Another coronavirus bill fail.
That's partly what sent U.S. stocks lower Monday as the Dow Jones Industrial Average and S&P 500 each fell about 3%. Senate lawmakers continued their negotiations Monday after a massive stimulus package failed for a second time to pass a key procedural vote.
Chetan Ahya, chief economist at Morgan Stanley, said the economic pain stemming from the pandemic "is definitely going to hurt" the firm's forecasts:
"Essentially, what we have is a significant decline in personal consumption expenditure as well as the business investment in the second quarter, so, this is definitely going to hurt our forecasts. And so, we are now expecting this to continue into [the] second quarter and then expected recovery from the third quarter assuming that … cases peak by sometime in [the] second half of April or early May."
CNBC's Sara Eisen: What is the economy going to look like if we do peak by that time? How strong can we rebound and what kind of unemployment numbers are we looking at?
"So, we expect the unemployment numbers to rise to about 12.8% in the second quarter, so, this is going to be quite a sharp and steep deceleration in growth, but we expect a relatively strong … third quarter. But it really picks up from the fourth quarter in a meaningful manner, to the extent to which we will get back to the normal levels of output sometime in 2021. But, definitely, the near term looks very painful."

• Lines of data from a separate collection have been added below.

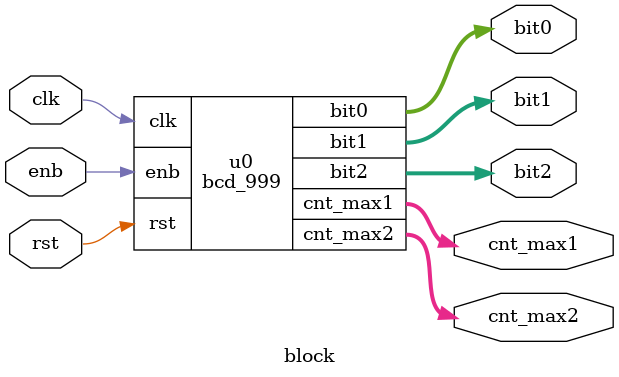
<source format=v>
`timescale 1 ps/ 1 ps

module async_cnt #(parameter width = 5) (
  input clk,
  input reset, enb,
  output reg [width-1:0] count, cnt_max
);

  always @(posedge clk or posedge reset) begin
    if (reset) begin
      cnt_max <= 0;
      count <= 0;
    end
    else
      if (count == 9) begin
        count <= 0;
        cnt_max <= 0;
      end
    else begin
      if (count == 8)
        cnt_max <= 1;
      else
        cnt_max <= 0;
      if(enb)
        count <= count + 1;
    end
  end
  /*always @(negedge clk) begin
    enb <=0;
  end*/

endmodule

module decoder (i, d);
  
  input [4:0] i;
  output reg[6:0] d;
  
  always @* begin
    case (i)
      5'b00000: d = 7'b1111110;
      5'b00001: d = 7'b1001111;
      5'b00010: d = 7'b1101101;
      5'b00011: d = 7'b1111001;
      5'b00100: d = 7'b0110011;
      5'b00101: d = 7'b1011011;
      5'b00110: d = 7'b1011111;
      5'b00111: d = 7'b1110000;
      5'b01000: d = 7'b1111111;
      5'b01001: d = 7'b1110011;
      default: d = 7'b1111111;
    endcase
  end
endmodule

module bcd_999#(parameter width = 5)(input clk, rst, enb, output[width-1:0] q0,q1,q2, cnt_max1, cnt_max2, output [6:0] bit2,bit1,bit0);
  
  generate
    async_cnt u0 (.clk(clk), .reset(rst), .enb(enb), .count(q0), .cnt_max(cnt_max1));
    decoder t0 (.i(q0), .d(bit0));
    async_cnt u1 (.clk(clk), .reset(rst), .enb(cnt_max1), .count(q1), .cnt_max(cnt_max2));
    decoder t1 (.i(q1), .d(bit1));
    async_cnt u2 (.clk(clk), .reset(rst), .enb(cnt_max2), .count(q2), .cnt_max());
    decoder t2 (.i(q2), .d(bit2));
  
  endgenerate
endmodule

module block#(parameter width = 5)(input clk, rst, enb, output[width-1:0] cnt_max1, cnt_max2, output[6:0] bit0, bit1, bit2);
  
  bcd_999 u0 (.clk(clk), .rst(rst), .enb(enb), .cnt_max1(cnt_max1), .cnt_max2(cnt_max2), .bit2(bit2), .bit1(bit1), .bit0(bit0));
endmodule
</source>
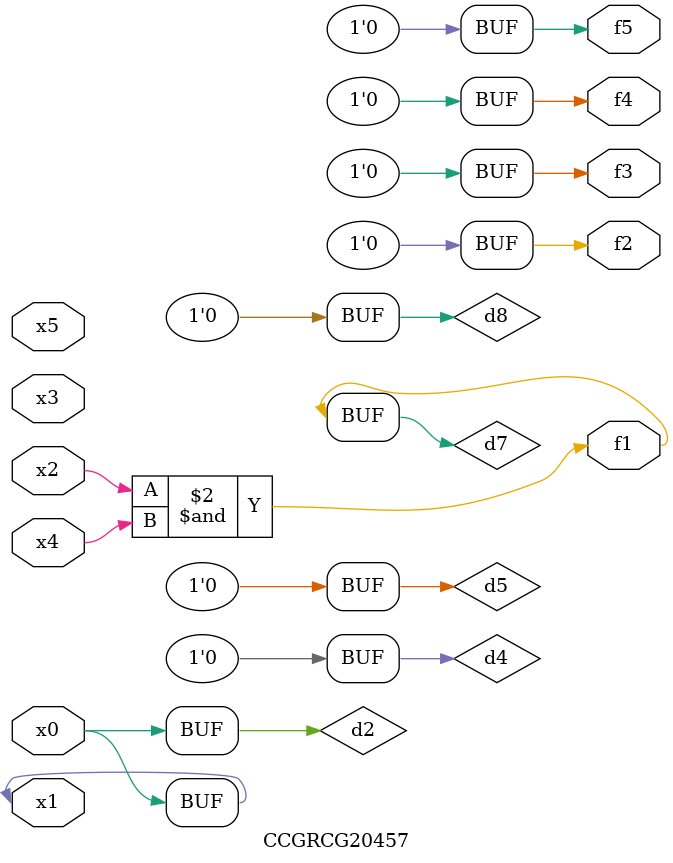
<source format=v>
module CCGRCG20457(
	input x0, x1, x2, x3, x4, x5,
	output f1, f2, f3, f4, f5
);

	wire d1, d2, d3, d4, d5, d6, d7, d8, d9;

	nand (d1, x1);
	buf (d2, x0, x1);
	nand (d3, x2, x4);
	and (d4, d1, d2);
	and (d5, d1, d2);
	nand (d6, d1, d3);
	not (d7, d3);
	xor (d8, d5);
	nor (d9, d5, d6);
	assign f1 = d7;
	assign f2 = d8;
	assign f3 = d8;
	assign f4 = d8;
	assign f5 = d8;
endmodule

</source>
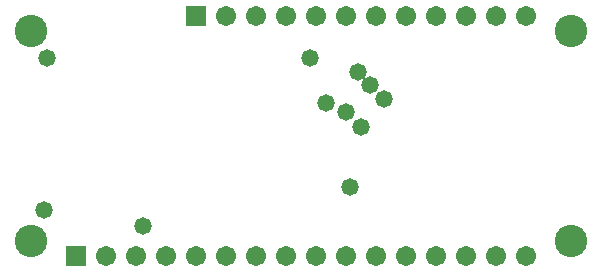
<source format=gbs>
G04*
G04 #@! TF.GenerationSoftware,Altium Limited,Altium Designer,20.1.14 (287)*
G04*
G04 Layer_Color=16711935*
%FSLAX25Y25*%
%MOIN*%
G70*
G04*
G04 #@! TF.SameCoordinates,6A9D062D-DFAF-4A18-B4C3-A7C2119B1702*
G04*
G04*
G04 #@! TF.FilePolarity,Negative*
G04*
G01*
G75*
%ADD18C,0.06706*%
%ADD19R,0.06706X0.06706*%
%ADD20C,0.10800*%
%ADD21C,0.05800*%
D18*
X75000Y85000D02*
D03*
X85000D02*
D03*
X95000D02*
D03*
X105000D02*
D03*
X115000D02*
D03*
X125000D02*
D03*
X135000D02*
D03*
X145000D02*
D03*
X155000D02*
D03*
X165000D02*
D03*
X175000D02*
D03*
X35000Y5000D02*
D03*
X45000D02*
D03*
X55000D02*
D03*
X65000D02*
D03*
X75000D02*
D03*
X85000D02*
D03*
X95000D02*
D03*
X105000D02*
D03*
X115000D02*
D03*
X125000D02*
D03*
X135000D02*
D03*
X145000D02*
D03*
X155000D02*
D03*
X165000D02*
D03*
X175000D02*
D03*
D19*
X65000Y85000D02*
D03*
X25000Y5000D02*
D03*
D20*
X190000Y10000D02*
D03*
Y80000D02*
D03*
X10000D02*
D03*
Y10000D02*
D03*
D21*
X127750Y57500D02*
D03*
X123000Y62000D02*
D03*
X119000Y66500D02*
D03*
X108500Y56000D02*
D03*
X115000Y53000D02*
D03*
X120000Y48000D02*
D03*
X47500Y15000D02*
D03*
X103059Y71059D02*
D03*
X14500Y20500D02*
D03*
X15500Y71000D02*
D03*
X116500Y28000D02*
D03*
M02*

</source>
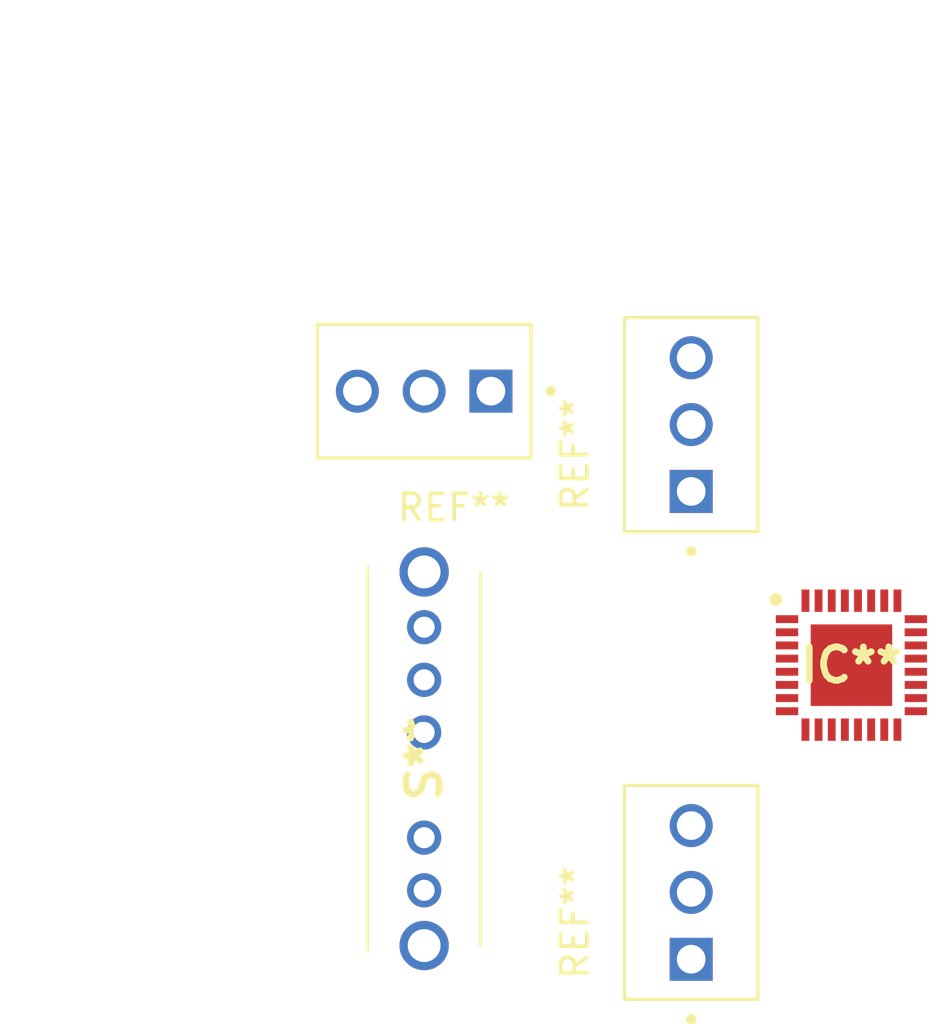
<source format=kicad_pcb>
(kicad_pcb (version 20211014) (generator pcbnew)

  (general
    (thickness 1.6)
  )

  (paper "A4")
  (layers
    (0 "F.Cu" signal)
    (31 "B.Cu" signal)
    (32 "B.Adhes" user "B.Adhesive")
    (33 "F.Adhes" user "F.Adhesive")
    (34 "B.Paste" user)
    (35 "F.Paste" user)
    (36 "B.SilkS" user "B.Silkscreen")
    (37 "F.SilkS" user "F.Silkscreen")
    (38 "B.Mask" user)
    (39 "F.Mask" user)
    (40 "Dwgs.User" user "User.Drawings")
    (41 "Cmts.User" user "User.Comments")
    (42 "Eco1.User" user "User.Eco1")
    (43 "Eco2.User" user "User.Eco2")
    (44 "Edge.Cuts" user)
    (45 "Margin" user)
    (46 "B.CrtYd" user "B.Courtyard")
    (47 "F.CrtYd" user "F.Courtyard")
    (48 "B.Fab" user)
    (49 "F.Fab" user)
    (50 "User.1" user)
    (51 "User.2" user)
    (52 "User.3" user)
    (53 "User.4" user)
    (54 "User.5" user)
    (55 "User.6" user)
    (56 "User.7" user)
    (57 "User.8" user)
    (58 "User.9" user)
  )

  (setup
    (pad_to_mask_clearance 0)
    (pcbplotparams
      (layerselection 0x00010fc_ffffffff)
      (disableapertmacros false)
      (usegerberextensions false)
      (usegerberattributes true)
      (usegerberadvancedattributes true)
      (creategerberjobfile true)
      (svguseinch false)
      (svgprecision 6)
      (excludeedgelayer true)
      (plotframeref false)
      (viasonmask false)
      (mode 1)
      (useauxorigin false)
      (hpglpennumber 1)
      (hpglpenspeed 20)
      (hpglpendiameter 15.000000)
      (dxfpolygonmode true)
      (dxfimperialunits true)
      (dxfusepcbnewfont true)
      (psnegative false)
      (psa4output false)
      (plotreference true)
      (plotvalue true)
      (plotinvisibletext false)
      (sketchpadsonfab false)
      (subtractmaskfromsilk false)
      (outputformat 1)
      (mirror false)
      (drillshape 1)
      (scaleselection 1)
      (outputdirectory "")
    )
  )

  (net 0 "")

  (footprint "footprints:SW-T3-2B-A-A3-S1" (layer "F.Cu") (at 190.5 114.3 90))

  (footprint "footprints:QFN50P500X500X60-33N-D" (layer "F.Cu") (at 196.596 105.664))

  (footprint "footprints:SS14D0839VG5PA" (layer "F.Cu") (at 180.34 114.22 90))

  (footprint "footprints:SW-T3-2B-A-A3-S1" (layer "F.Cu") (at 180.34 95.25 180))

  (footprint "footprints:SW-T3-2B-A-A3-S1" (layer "F.Cu") (at 190.5 96.52 90))

)

</source>
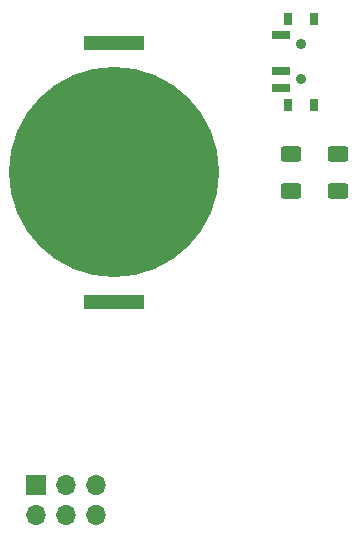
<source format=gbs>
%TF.GenerationSoftware,KiCad,Pcbnew,(7.0.0-0)*%
%TF.CreationDate,2023-07-23T12:34:26-06:00*%
%TF.ProjectId,HAS4_SAO,48415334-5f53-4414-9f2e-6b696361645f,rev?*%
%TF.SameCoordinates,Original*%
%TF.FileFunction,Soldermask,Bot*%
%TF.FilePolarity,Negative*%
%FSLAX46Y46*%
G04 Gerber Fmt 4.6, Leading zero omitted, Abs format (unit mm)*
G04 Created by KiCad (PCBNEW (7.0.0-0)) date 2023-07-23 12:34:26*
%MOMM*%
%LPD*%
G01*
G04 APERTURE LIST*
G04 Aperture macros list*
%AMRoundRect*
0 Rectangle with rounded corners*
0 $1 Rounding radius*
0 $2 $3 $4 $5 $6 $7 $8 $9 X,Y pos of 4 corners*
0 Add a 4 corners polygon primitive as box body*
4,1,4,$2,$3,$4,$5,$6,$7,$8,$9,$2,$3,0*
0 Add four circle primitives for the rounded corners*
1,1,$1+$1,$2,$3*
1,1,$1+$1,$4,$5*
1,1,$1+$1,$6,$7*
1,1,$1+$1,$8,$9*
0 Add four rect primitives between the rounded corners*
20,1,$1+$1,$2,$3,$4,$5,0*
20,1,$1+$1,$4,$5,$6,$7,0*
20,1,$1+$1,$6,$7,$8,$9,0*
20,1,$1+$1,$8,$9,$2,$3,0*%
G04 Aperture macros list end*
%ADD10RoundRect,0.250000X0.625000X-0.400000X0.625000X0.400000X-0.625000X0.400000X-0.625000X-0.400000X0*%
%ADD11R,1.700000X1.700000*%
%ADD12O,1.700000X1.700000*%
%ADD13R,5.080000X1.270000*%
%ADD14C,17.800000*%
%ADD15R,0.800000X1.000000*%
%ADD16C,0.900000*%
%ADD17R,1.500000X0.700000*%
G04 APERTURE END LIST*
D10*
%TO.C,R2*%
X130500000Y-110100000D03*
X130500000Y-107000000D03*
%TD*%
%TO.C,R1*%
X134500000Y-110100000D03*
X134500000Y-107000000D03*
%TD*%
D11*
%TO.C,J1*%
X108919999Y-134999999D03*
D12*
X108919999Y-137539999D03*
X111459999Y-134999999D03*
X111459999Y-137539999D03*
X113999999Y-134999999D03*
X113999999Y-137539999D03*
%TD*%
D13*
%TO.C,BT1*%
X115499999Y-97529999D03*
X115499999Y-119499999D03*
D14*
X115500000Y-108515000D03*
%TD*%
D15*
%TO.C,SW1*%
X130289999Y-102799999D03*
X132499999Y-95499999D03*
X132499999Y-102799999D03*
X130289999Y-95499999D03*
D16*
X131400000Y-100650000D03*
X131400000Y-97650000D03*
D17*
X129639999Y-96899999D03*
X129639999Y-99899999D03*
X129639999Y-101399999D03*
%TD*%
M02*

</source>
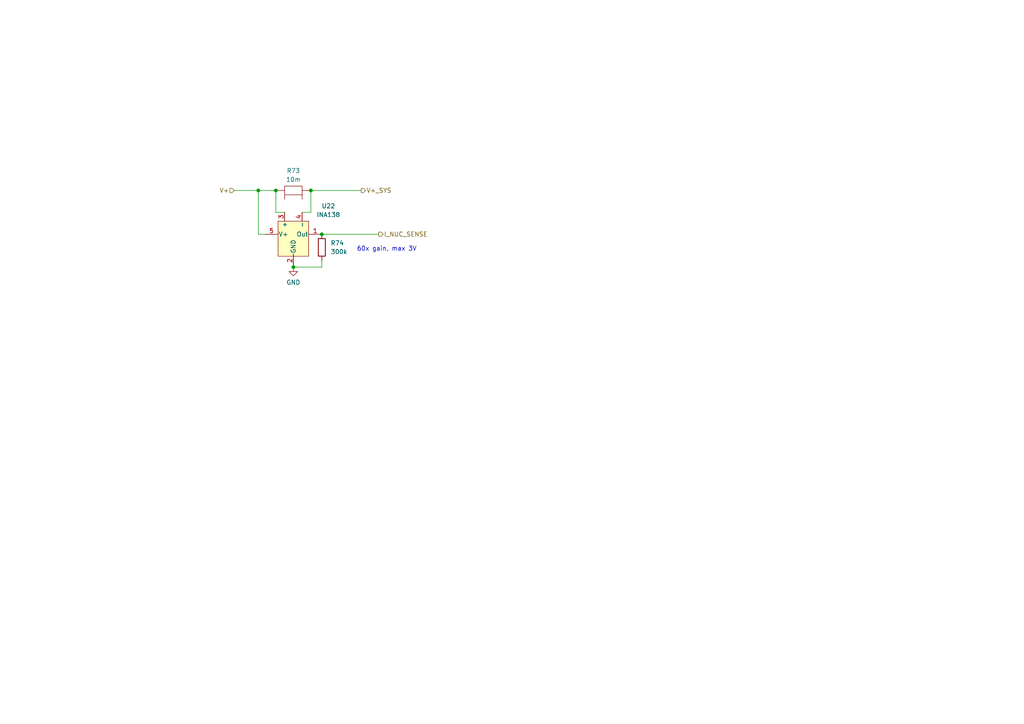
<source format=kicad_sch>
(kicad_sch (version 20230121) (generator eeschema)

  (uuid e4c95ace-5ba6-4b82-8bfb-f4eb6fd854d3)

  (paper "A4")

  

  (junction (at 80.01 55.245) (diameter 0) (color 0 0 0 0)
    (uuid 04036238-7075-4e61-8ea9-e1feefa4819e)
  )
  (junction (at 90.17 55.245) (diameter 0) (color 0 0 0 0)
    (uuid 18f5d87c-1dfb-4de6-b483-c3dfa0763d82)
  )
  (junction (at 74.93 55.245) (diameter 0) (color 0 0 0 0)
    (uuid 5e881d09-ec7d-4ba7-be4c-929cc5438f29)
  )
  (junction (at 93.345 67.945) (diameter 0) (color 0 0 0 0)
    (uuid d7bee272-7907-4833-a055-29e91be5a31a)
  )
  (junction (at 85.09 77.47) (diameter 0) (color 0 0 0 0)
    (uuid ef769cb7-d687-4f8c-b64f-37bbf6c016fa)
  )

  (wire (pts (xy 80.01 55.245) (xy 80.01 61.595))
    (stroke (width 0) (type default))
    (uuid 1853d39c-4a32-4c8a-9dda-085fcecd36c7)
  )
  (wire (pts (xy 74.93 55.245) (xy 80.01 55.245))
    (stroke (width 0) (type default))
    (uuid 2706457f-0b9b-40ed-871a-0df4c2d28067)
  )
  (wire (pts (xy 90.17 55.245) (xy 104.775 55.245))
    (stroke (width 0) (type default))
    (uuid 339649e9-8f88-473a-b7fa-20e9e4dde7ae)
  )
  (wire (pts (xy 93.345 75.565) (xy 93.345 77.47))
    (stroke (width 0) (type default))
    (uuid 46ca4142-c0c2-49bd-aa07-c86b91d9fe51)
  )
  (wire (pts (xy 93.345 67.945) (xy 109.855 67.945))
    (stroke (width 0) (type default))
    (uuid 51892111-6bf1-484b-a7c6-9e20b8e05cd4)
  )
  (wire (pts (xy 80.01 61.595) (xy 82.55 61.595))
    (stroke (width 0) (type default))
    (uuid 7206ba13-e620-452a-9526-3dd68e9dae8a)
  )
  (wire (pts (xy 85.09 77.47) (xy 93.345 77.47))
    (stroke (width 0) (type default))
    (uuid 9097512f-f0ee-4456-b81e-58649b317215)
  )
  (wire (pts (xy 74.93 67.945) (xy 74.93 55.245))
    (stroke (width 0) (type default))
    (uuid a0bd761c-7e50-4bf3-8fd8-aed5e1ab75fb)
  )
  (wire (pts (xy 67.945 55.245) (xy 74.93 55.245))
    (stroke (width 0) (type default))
    (uuid b8e1b670-c4f3-406d-88f3-00dd0ccdcdf0)
  )
  (wire (pts (xy 87.63 61.595) (xy 90.17 61.595))
    (stroke (width 0) (type default))
    (uuid cca1469a-0096-4766-bcf9-9a365c678a61)
  )
  (wire (pts (xy 76.835 67.945) (xy 74.93 67.945))
    (stroke (width 0) (type default))
    (uuid e042581a-2622-4e5b-9913-8962aac3400e)
  )
  (wire (pts (xy 90.17 61.595) (xy 90.17 55.245))
    (stroke (width 0) (type default))
    (uuid ed0ea49d-5d2b-48e3-9049-343710408873)
  )

  (text "60x gain, max 3V" (at 103.505 73.025 0)
    (effects (font (size 1.27 1.27)) (justify left bottom))
    (uuid ba4d074f-0d57-456c-992d-830a61418a25)
  )

  (hierarchical_label "V+" (shape input) (at 67.945 55.245 180) (fields_autoplaced)
    (effects (font (size 1.27 1.27)) (justify right))
    (uuid 11bb627f-e9ca-43f4-987e-08dd0eb85c03)
  )
  (hierarchical_label "I_NUC_SENSE" (shape output) (at 109.855 67.945 0) (fields_autoplaced)
    (effects (font (size 1.27 1.27)) (justify left))
    (uuid 26913e57-e67c-48eb-a2a9-a1376a0daea5)
  )
  (hierarchical_label "V+_SYS" (shape output) (at 104.775 55.245 0) (fields_autoplaced)
    (effects (font (size 1.27 1.27)) (justify left))
    (uuid 6eca6034-b353-4cec-a079-4b71677fee3a)
  )

  (symbol (lib_id "Amplifier_Current:INA138") (at 85.09 69.215 270) (unit 1)
    (in_bom yes) (on_board yes) (dnp no) (fields_autoplaced)
    (uuid 2b80917a-21c4-40a6-96a8-1d88ddcd0350)
    (property "Reference" "U22" (at 95.25 59.7469 90)
      (effects (font (size 1.27 1.27)))
    )
    (property "Value" "INA138" (at 95.25 62.2869 90)
      (effects (font (size 1.27 1.27)))
    )
    (property "Footprint" "Package_TO_SOT_SMD:SOT-23-5" (at 76.2 88.265 0)
      (effects (font (size 1.27 1.27)) hide)
    )
    (property "Datasheet" "http://www.ti.com/lit/ds/symlink/ina138.pdf" (at 73.66 94.615 0)
      (effects (font (size 1.27 1.27)) hide)
    )
    (pin "1" (uuid dc856414-a6d1-4f04-9a56-fcffe9f2a3cb))
    (pin "2" (uuid d6e96ee5-43c7-4827-a87f-f7da5087ec55))
    (pin "3" (uuid bfce0675-a1ab-4f13-9a60-89ca00a24bfe))
    (pin "4" (uuid 48a50332-5ce0-433e-8756-43ac33cad5d8))
    (pin "5" (uuid 664fdf57-292a-46e9-8081-6b618b5b7fe1))
    (instances
      (project "mainboard"
        (path "/ebe87c89-9c25-4dbf-a80d-e2428f6eb240/4bfc1dae-8815-428b-9f5b-0a18ce8bea6c/38150513-074d-4d41-bfab-41c63f3cfef9"
          (reference "U22") (unit 1)
        )
      )
    )
  )

  (symbol (lib_id "power:GND") (at 85.09 77.47 0) (unit 1)
    (in_bom yes) (on_board yes) (dnp no) (fields_autoplaced)
    (uuid 7ea39d06-d221-4446-8a56-dc568f876af7)
    (property "Reference" "#PWR030" (at 85.09 83.82 0)
      (effects (font (size 1.27 1.27)) hide)
    )
    (property "Value" "GND" (at 85.09 81.915 0)
      (effects (font (size 1.27 1.27)))
    )
    (property "Footprint" "" (at 85.09 77.47 0)
      (effects (font (size 1.27 1.27)) hide)
    )
    (property "Datasheet" "" (at 85.09 77.47 0)
      (effects (font (size 1.27 1.27)) hide)
    )
    (pin "1" (uuid a5fe2bad-6be6-40d2-98fc-56631679250c))
    (instances
      (project "mainboard"
        (path "/ebe87c89-9c25-4dbf-a80d-e2428f6eb240/4bfc1dae-8815-428b-9f5b-0a18ce8bea6c/38150513-074d-4d41-bfab-41c63f3cfef9"
          (reference "#PWR030") (unit 1)
        )
      )
    )
  )

  (symbol (lib_id "Robotont:CSRF1206FT10L0") (at 85.09 52.705 0) (unit 1)
    (in_bom yes) (on_board yes) (dnp no) (fields_autoplaced)
    (uuid cc8f9182-b90b-4039-b511-432524167743)
    (property "Reference" "R73" (at 85.09 49.53 0)
      (effects (font (size 1.27 1.27)))
    )
    (property "Value" "10m" (at 85.09 52.07 0)
      (effects (font (size 1.27 1.27)))
    )
    (property "Footprint" "" (at 85.09 52.705 0)
      (effects (font (size 1.27 1.27)) hide)
    )
    (property "Datasheet" "https://datasheet.lcsc.com/lcsc/2304140030_SEI-Stackpole-Elec-CSRF1206FT10L0_C346479.pdf" (at 85.09 48.895 0)
      (effects (font (size 1.27 1.27)) hide)
    )
    (pin "1" (uuid e34f8513-1ff7-4c01-afea-857d4720f71f))
    (pin "2" (uuid 7a8b8381-b829-4a59-9fec-c8488982074e))
    (instances
      (project "mainboard"
        (path "/ebe87c89-9c25-4dbf-a80d-e2428f6eb240/4bfc1dae-8815-428b-9f5b-0a18ce8bea6c/38150513-074d-4d41-bfab-41c63f3cfef9"
          (reference "R73") (unit 1)
        )
      )
    )
  )

  (symbol (lib_id "Device:R") (at 93.345 71.755 0) (unit 1)
    (in_bom yes) (on_board yes) (dnp no) (fields_autoplaced)
    (uuid d5ea73a5-1017-474d-bb27-ae18aa811ed5)
    (property "Reference" "R74" (at 95.885 70.485 0)
      (effects (font (size 1.27 1.27)) (justify left))
    )
    (property "Value" "300k" (at 95.885 73.025 0)
      (effects (font (size 1.27 1.27)) (justify left))
    )
    (property "Footprint" "" (at 91.567 71.755 90)
      (effects (font (size 1.27 1.27)) hide)
    )
    (property "Datasheet" "~" (at 93.345 71.755 0)
      (effects (font (size 1.27 1.27)) hide)
    )
    (pin "1" (uuid 0750acbe-e04e-46cf-8b71-80e3d4c07401))
    (pin "2" (uuid ac8280bd-3210-4876-b71c-fda01466e034))
    (instances
      (project "mainboard"
        (path "/ebe87c89-9c25-4dbf-a80d-e2428f6eb240/4bfc1dae-8815-428b-9f5b-0a18ce8bea6c/38150513-074d-4d41-bfab-41c63f3cfef9"
          (reference "R74") (unit 1)
        )
      )
    )
  )
)

</source>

Jack Ablin, chief investment officer of Cresset Capital, recommended a few strategies for long-term investors:
"The first phase of the selling was probably, a lot of it, forced, based on all the algorithmic-style, margin-related, volatility-related trading. Also, add to the fact that we had a lot of passive exchange-traded strategies where investors pretty much just disgorged everything — baby and the bathwater, so to speak. So, I think now, for investors who need to be long term — we have to look past this valley, and there may be more to go to the downside, but probably not much more — is really ... things that we're looking at and we're advising our clients to consider. One, shift out of passive and into active. The fact is that while everything is down, we know that the coronavirus and this standstill will likely impact 30% of the economy pretty harshly and then probably 20% to 30%, almost no issue at all. And so, if you move to an actively managed equity portfolio, a manager has the wherewithal to pick through who will likely be the winners and losers that perhaps a passive investment won't. The second is provide liquidity if you can. The liquidity premium right now is enormous, so, we have a private equity secondary strategy where we're providing liquidity for would-be or limited-partnership holders that just want to get out."
Jim Cramer, host of "Mad Money," called on the federal government to work faster to provide a cushion for small businesses:
"In the end, our economy is small business. In the end, those are the people that really are trying to figure out whether to open or close. You can't be thinking about just now. You need to be thinking about when we beat this. If you wipe out small business, then the whole country's going to be run by Amazon and Walmart. We can't have that happen. The restaurant industry will not really survive. Now, remember: we've got more than 50 million people in service … and most of them do not work at Walmart. So, I think that it's just really important to be able to make it so that the average working person keeps the job, and that means you have the give the small-business person money. And I think that the Dems and the Republicans favor that. … I would love to be able to hear from Speaker [Nancy] Pelosi and from Sen. [Chuck] Schumer how far apart they are because, boy, [Treasury] Secretary [Steven] Mnuchin indicates that they're very, very close."
Duncan Niederauer, former CEO of NYSE Euronext, said the New York Stock Exchange was fully prepared on its first-ever full day of electronic trading:
"I think it's an historic day. … Most of the volume is already electronic, and I think this decision, as we say in our household sometimes, it really wasn't a multiple-choice question. It was time to do this. I think it was the only decision to make. I think the exchange is more than prepared to do this, so, I don't anticipate any issues with liquidity. Going back to Hurricane Sandy, the exchange was prepared to do this in and around Sandy and operate the contingency plan, and I'm sure that plan's even better now. So, my point is this is not a new thing that the exchange is trying, and at that time, I wouldn't describe the banks and brokers as nearly as well positioned as they are today to work remotely and work be centralized. So, I would think it should be pretty much business as usual. And, unlike Sandy, where we thought we might have to do it for a couple of days, I think we should assume this will be going on for quite some time."